Scan the records for the string "light" and copy every line that holds it.

==============================

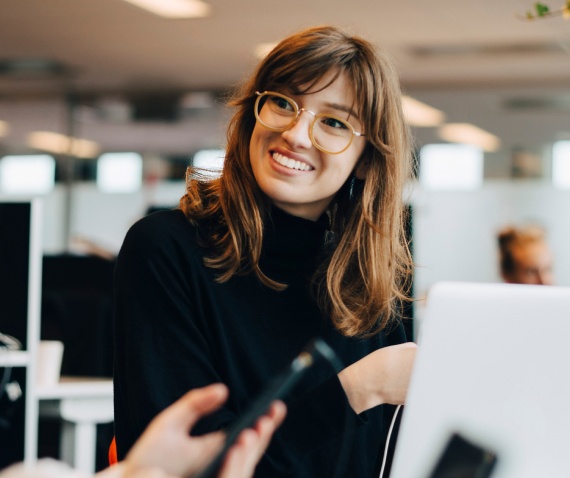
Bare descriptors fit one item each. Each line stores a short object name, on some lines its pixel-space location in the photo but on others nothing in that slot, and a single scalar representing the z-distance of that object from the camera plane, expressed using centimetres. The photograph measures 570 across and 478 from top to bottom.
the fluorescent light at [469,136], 724
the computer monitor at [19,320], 294
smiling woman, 117
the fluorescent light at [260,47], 621
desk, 317
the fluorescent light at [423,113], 737
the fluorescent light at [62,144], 808
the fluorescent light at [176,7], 534
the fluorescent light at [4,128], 808
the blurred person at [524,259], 365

==============================

Answer to the problem
the fluorescent light at [469,136], 724
the fluorescent light at [260,47], 621
the fluorescent light at [423,113], 737
the fluorescent light at [62,144], 808
the fluorescent light at [176,7], 534
the fluorescent light at [4,128], 808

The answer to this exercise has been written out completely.